What is expected
Turn the lines of the records, starting at the first line and ending at the line that contains "Han kan liksom", into a Markdown table with two columns: n for the row number and Line for the line itself. Leave out any blank lines.

Items listed in a dataset

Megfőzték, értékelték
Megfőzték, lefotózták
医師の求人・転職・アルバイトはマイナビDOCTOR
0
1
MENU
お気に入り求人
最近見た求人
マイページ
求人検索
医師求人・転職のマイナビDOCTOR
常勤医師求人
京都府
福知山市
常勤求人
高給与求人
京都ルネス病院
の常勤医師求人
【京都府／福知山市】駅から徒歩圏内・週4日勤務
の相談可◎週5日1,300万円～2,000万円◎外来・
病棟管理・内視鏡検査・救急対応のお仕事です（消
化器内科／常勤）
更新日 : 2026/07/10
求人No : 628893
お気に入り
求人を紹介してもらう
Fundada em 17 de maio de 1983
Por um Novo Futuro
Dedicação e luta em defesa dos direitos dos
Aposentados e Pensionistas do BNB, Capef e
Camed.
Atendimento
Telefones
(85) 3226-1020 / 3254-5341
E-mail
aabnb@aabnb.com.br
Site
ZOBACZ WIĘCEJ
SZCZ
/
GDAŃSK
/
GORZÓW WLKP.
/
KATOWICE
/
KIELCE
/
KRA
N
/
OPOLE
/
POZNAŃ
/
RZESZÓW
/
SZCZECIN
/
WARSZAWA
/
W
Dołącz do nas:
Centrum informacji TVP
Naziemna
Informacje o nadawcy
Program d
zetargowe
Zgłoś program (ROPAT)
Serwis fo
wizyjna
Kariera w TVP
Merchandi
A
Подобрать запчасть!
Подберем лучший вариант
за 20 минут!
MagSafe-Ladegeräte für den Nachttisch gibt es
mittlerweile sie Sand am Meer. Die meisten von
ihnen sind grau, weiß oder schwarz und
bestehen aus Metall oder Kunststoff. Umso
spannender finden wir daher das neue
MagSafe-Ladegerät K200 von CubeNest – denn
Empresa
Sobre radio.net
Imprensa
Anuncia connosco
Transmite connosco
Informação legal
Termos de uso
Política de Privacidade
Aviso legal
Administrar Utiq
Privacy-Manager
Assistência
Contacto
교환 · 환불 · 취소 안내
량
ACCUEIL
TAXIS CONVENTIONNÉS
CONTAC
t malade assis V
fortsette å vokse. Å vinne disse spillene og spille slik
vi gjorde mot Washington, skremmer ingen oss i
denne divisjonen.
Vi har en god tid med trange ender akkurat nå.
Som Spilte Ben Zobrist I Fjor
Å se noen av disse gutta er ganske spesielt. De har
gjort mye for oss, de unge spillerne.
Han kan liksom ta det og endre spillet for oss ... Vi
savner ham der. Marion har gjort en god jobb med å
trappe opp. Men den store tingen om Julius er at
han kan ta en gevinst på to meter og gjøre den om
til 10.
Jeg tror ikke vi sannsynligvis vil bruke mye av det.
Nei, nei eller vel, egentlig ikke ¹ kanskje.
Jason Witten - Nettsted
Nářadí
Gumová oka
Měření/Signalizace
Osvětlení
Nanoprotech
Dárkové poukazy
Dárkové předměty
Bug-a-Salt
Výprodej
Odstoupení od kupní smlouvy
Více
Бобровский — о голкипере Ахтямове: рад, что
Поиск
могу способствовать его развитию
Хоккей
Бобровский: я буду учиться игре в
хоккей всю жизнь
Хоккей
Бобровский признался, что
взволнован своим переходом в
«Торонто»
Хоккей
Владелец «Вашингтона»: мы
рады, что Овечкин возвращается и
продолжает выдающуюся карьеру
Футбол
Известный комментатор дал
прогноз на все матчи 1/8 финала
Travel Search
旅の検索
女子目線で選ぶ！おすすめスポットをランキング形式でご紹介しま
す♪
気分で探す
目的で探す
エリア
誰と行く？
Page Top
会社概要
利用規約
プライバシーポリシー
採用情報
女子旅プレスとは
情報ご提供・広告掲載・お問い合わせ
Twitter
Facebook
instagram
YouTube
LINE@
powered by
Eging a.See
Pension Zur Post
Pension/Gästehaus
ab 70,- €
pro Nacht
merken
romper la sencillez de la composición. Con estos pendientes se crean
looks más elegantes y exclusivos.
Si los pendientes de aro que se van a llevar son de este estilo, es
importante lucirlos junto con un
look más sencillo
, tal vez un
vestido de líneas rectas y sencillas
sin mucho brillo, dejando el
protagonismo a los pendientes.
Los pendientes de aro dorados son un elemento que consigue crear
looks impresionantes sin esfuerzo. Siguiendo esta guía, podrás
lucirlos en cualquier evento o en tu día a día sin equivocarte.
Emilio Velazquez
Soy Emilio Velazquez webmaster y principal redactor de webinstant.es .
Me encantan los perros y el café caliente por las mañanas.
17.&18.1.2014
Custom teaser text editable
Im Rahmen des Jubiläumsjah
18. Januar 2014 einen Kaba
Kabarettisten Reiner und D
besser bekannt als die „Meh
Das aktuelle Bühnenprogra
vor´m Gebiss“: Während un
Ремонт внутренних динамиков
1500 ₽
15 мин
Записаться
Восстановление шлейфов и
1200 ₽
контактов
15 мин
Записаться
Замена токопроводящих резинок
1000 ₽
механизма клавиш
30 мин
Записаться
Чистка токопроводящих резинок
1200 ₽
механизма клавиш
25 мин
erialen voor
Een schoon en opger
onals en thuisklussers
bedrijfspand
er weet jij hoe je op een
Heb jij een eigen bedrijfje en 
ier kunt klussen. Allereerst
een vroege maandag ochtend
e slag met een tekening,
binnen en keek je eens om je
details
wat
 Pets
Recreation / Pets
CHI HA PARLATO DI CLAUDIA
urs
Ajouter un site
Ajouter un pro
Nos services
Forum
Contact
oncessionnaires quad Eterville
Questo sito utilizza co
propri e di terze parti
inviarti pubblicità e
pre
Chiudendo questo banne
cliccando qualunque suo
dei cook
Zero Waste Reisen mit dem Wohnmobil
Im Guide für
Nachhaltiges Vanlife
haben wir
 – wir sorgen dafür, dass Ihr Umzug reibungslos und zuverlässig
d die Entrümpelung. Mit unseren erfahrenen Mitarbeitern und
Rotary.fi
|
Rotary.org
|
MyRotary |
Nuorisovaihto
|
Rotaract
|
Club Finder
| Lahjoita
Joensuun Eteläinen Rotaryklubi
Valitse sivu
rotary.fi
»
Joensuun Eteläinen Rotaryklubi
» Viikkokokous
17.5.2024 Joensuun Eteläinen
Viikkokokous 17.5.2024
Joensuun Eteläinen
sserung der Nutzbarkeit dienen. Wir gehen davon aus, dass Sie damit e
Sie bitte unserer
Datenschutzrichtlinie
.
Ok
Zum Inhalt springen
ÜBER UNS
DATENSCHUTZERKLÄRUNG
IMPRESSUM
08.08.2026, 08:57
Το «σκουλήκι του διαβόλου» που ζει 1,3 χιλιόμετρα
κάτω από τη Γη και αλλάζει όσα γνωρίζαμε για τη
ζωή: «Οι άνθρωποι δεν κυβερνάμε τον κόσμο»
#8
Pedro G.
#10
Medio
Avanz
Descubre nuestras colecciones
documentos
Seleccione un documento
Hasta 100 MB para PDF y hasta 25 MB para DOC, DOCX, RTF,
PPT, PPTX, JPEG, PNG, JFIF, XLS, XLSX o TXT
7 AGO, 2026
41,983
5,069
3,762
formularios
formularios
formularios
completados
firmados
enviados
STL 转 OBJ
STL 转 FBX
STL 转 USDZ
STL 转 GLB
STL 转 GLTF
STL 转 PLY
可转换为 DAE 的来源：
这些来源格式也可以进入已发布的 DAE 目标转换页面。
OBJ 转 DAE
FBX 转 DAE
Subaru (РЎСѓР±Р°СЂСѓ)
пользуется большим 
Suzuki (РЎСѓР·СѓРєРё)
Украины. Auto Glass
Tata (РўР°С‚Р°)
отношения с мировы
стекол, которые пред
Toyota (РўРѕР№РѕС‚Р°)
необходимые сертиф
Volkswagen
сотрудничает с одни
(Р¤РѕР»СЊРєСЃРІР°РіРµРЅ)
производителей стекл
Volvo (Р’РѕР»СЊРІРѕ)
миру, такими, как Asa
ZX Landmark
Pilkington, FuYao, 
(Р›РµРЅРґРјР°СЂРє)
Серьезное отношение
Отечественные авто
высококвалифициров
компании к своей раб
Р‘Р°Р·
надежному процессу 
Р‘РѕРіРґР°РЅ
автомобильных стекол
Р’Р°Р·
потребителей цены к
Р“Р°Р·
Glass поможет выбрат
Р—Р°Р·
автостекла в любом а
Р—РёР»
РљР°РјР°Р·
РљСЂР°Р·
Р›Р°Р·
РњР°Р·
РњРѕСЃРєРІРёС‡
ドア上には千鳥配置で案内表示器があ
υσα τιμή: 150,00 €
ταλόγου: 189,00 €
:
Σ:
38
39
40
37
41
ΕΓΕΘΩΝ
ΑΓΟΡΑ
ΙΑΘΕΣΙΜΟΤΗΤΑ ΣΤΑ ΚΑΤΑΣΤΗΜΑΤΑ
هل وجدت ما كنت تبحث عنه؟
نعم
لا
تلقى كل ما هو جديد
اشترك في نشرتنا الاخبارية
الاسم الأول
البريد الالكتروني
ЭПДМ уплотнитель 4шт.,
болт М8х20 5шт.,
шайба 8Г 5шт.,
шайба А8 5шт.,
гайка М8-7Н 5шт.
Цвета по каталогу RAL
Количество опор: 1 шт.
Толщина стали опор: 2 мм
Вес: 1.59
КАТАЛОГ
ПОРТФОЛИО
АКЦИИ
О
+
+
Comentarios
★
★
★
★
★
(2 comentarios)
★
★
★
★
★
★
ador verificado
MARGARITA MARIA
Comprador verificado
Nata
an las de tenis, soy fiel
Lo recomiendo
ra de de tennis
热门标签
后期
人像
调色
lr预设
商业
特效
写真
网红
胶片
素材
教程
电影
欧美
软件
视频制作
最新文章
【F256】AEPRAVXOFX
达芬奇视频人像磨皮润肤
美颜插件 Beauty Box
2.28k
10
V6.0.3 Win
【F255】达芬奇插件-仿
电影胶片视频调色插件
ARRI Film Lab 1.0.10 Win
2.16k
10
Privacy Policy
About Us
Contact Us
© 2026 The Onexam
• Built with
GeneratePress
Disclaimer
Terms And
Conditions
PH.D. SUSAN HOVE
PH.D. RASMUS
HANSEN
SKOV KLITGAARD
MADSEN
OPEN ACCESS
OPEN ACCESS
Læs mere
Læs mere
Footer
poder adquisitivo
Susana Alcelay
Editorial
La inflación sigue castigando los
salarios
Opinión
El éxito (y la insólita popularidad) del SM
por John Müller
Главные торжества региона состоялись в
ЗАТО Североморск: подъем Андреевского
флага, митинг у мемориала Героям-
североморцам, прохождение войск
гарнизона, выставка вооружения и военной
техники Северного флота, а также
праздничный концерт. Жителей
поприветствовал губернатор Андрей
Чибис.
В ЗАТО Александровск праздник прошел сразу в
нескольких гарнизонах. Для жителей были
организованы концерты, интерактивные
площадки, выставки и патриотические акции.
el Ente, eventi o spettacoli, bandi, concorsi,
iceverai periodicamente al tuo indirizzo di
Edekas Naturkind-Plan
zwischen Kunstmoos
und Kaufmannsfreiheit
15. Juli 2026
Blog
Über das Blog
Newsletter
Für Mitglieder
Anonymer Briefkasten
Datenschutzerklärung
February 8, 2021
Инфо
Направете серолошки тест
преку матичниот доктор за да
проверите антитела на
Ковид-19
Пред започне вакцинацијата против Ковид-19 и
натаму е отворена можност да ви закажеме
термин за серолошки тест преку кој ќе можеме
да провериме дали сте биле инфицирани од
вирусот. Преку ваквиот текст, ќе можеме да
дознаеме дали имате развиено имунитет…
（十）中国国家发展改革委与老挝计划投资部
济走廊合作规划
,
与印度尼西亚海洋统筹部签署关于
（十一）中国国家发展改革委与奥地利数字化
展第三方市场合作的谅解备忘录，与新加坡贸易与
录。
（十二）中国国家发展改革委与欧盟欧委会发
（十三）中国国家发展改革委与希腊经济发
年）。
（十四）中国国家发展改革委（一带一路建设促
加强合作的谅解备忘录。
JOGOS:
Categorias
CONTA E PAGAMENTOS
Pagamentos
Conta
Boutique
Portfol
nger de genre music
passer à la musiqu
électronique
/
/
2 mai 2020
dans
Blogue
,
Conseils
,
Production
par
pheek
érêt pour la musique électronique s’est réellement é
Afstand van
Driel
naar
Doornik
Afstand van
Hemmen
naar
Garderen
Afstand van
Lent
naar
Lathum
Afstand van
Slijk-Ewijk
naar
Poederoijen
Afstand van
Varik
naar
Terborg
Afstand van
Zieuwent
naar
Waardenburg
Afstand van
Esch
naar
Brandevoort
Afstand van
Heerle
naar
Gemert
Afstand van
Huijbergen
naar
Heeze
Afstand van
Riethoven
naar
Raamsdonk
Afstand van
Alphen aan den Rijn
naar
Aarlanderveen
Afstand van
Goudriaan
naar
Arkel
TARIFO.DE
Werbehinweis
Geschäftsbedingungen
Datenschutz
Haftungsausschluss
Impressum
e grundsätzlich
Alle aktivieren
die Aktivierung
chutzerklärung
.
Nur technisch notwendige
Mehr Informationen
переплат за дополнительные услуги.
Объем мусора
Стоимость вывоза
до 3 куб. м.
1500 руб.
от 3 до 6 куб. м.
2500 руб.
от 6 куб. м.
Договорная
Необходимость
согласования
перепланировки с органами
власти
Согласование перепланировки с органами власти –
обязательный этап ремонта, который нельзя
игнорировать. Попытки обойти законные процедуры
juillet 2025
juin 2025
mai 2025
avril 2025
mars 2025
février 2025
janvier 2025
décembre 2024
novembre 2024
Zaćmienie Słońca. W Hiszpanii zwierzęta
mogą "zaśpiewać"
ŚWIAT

Solution
| n | Line |
|---|---|
| 1 | Megfőzték, értékelték |
| 2 | Megfőzték, lefotózták |
| 3 | 医師の求人・転職・アルバイトはマイナビDOCTOR |
| 4 | 0 |
| 5 | 1 |
| 6 | MENU |
| 7 | お気に入り求人 |
| 8 | 最近見た求人 |
| 9 | マイページ |
| 10 | 求人検索 |
| 11 | 医師求人・転職のマイナビDOCTOR |
| 12 | 常勤医師求人 |
| 13 | 京都府 |
| 14 | 福知山市 |
| 15 | 常勤求人 |
| 16 | 高給与求人 |
| 17 | 京都ルネス病院 |
| 18 | の常勤医師求人 |
| 19 | 【京都府／福知山市】駅から徒歩圏内・週4日勤務 |
| 20 | の相談可◎週5日1,300万円～2,000万円◎外来・ |
| 21 | 病棟管理・内視鏡検査・救急対応のお仕事です（消 |
| 22 | 化器内科／常勤） |
| 23 | 更新日 : 2026/07/10 |
| 24 | 求人No : 628893 |
| 25 | お気に入り |
| 26 | 求人を紹介してもらう |
| 27 | Fundada em 17 de maio de 1983 |
| 28 | Por um Novo Futuro |
| 29 | Dedicação e luta em defesa dos direitos dos |
| 30 | Aposentados e Pensionistas do BNB, Capef e |
| 31 | Camed. |
| 32 | Atendimento |
| 33 | Telefones |
| 34 | (85) 3226-1020 / 3254-5341 |
| 35 | E-mail |
| 36 | aabnb@aabnb.com.br |
| 37 | Site |
| 38 | ZOBACZ WIĘCEJ |
| 39 | SZCZ |
| 40 | / |
| 41 | GDAŃSK |
| 42 | / |
| 43 | GORZÓW WLKP. |
| 44 | / |
| 45 | KATOWICE |
| 46 | / |
| 47 | KIELCE |
| 48 | / |
| 49 | KRA |
| 50 | N |
| 51 | / |
| 52 | OPOLE |
| 53 | / |
| 54 | POZNAŃ |
| 55 | / |
| 56 | RZESZÓW |
| 57 | / |
| 58 | SZCZECIN |
| 59 | / |
| 60 | WARSZAWA |
| 61 | / |
| 62 | W |
| 63 | Dołącz do nas: |
| 64 | Centrum informacji TVP |
| 65 | Naziemna |
| 66 | Informacje o nadawcy |
| 67 | Program d |
| 68 | zetargowe |
| 69 | Zgłoś program (ROPAT) |
| 70 | Serwis fo |
| 71 | wizyjna |
| 72 | Kariera w TVP |
| 73 | Merchandi |
| 74 | A |
| 75 | Подобрать запчасть! |
| 76 | Подберем лучший вариант |
| 77 | за 20 минут! |
| 78 | MagSafe-Ladegeräte für den Nachttisch gibt es |
| 79 | mittlerweile sie Sand am Meer. Die meisten von |
| 80 | ihnen sind grau, weiß oder schwarz und |
| 81 | bestehen aus Metall oder Kunststoff. Umso |
| 82 | spannender finden wir daher das neue |
| 83 | MagSafe-Ladegerät K200 von CubeNest – denn |
| 84 | Empresa |
| 85 | Sobre radio.net |
| 86 | Imprensa |
| 87 | Anuncia connosco |
| 88 | Transmite connosco |
| 89 | Informação legal |
| 90 | Termos de uso |
| 91 | Política de Privacidade |
| 92 | Aviso legal |
| 93 | Administrar Utiq |
| 94 | Privacy-Manager |
| 95 | Assistência |
| 96 | Contacto |
| 97 | 교환 · 환불 · 취소 안내 |
| 98 | 량 |
| 99 | ACCUEIL |
| 100 | TAXIS CONVENTIONNÉS |
| 101 | CONTAC |
| 102 | t malade assis V |
| 103 | fortsette å vokse. Å vinne disse spillene og spille slik |
| 104 | vi gjorde mot Washington, skremmer ingen oss i |
| 105 | denne divisjonen. |
| 106 | Vi har en god tid med trange ender akkurat nå. |
| 107 | Som Spilte Ben Zobrist I Fjor |
| 108 | Å se noen av disse gutta er ganske spesielt. De har |
| 109 | gjort mye for oss, de unge spillerne. |
| 110 | Han kan liksom ta det og endre spillet for oss ... Vi |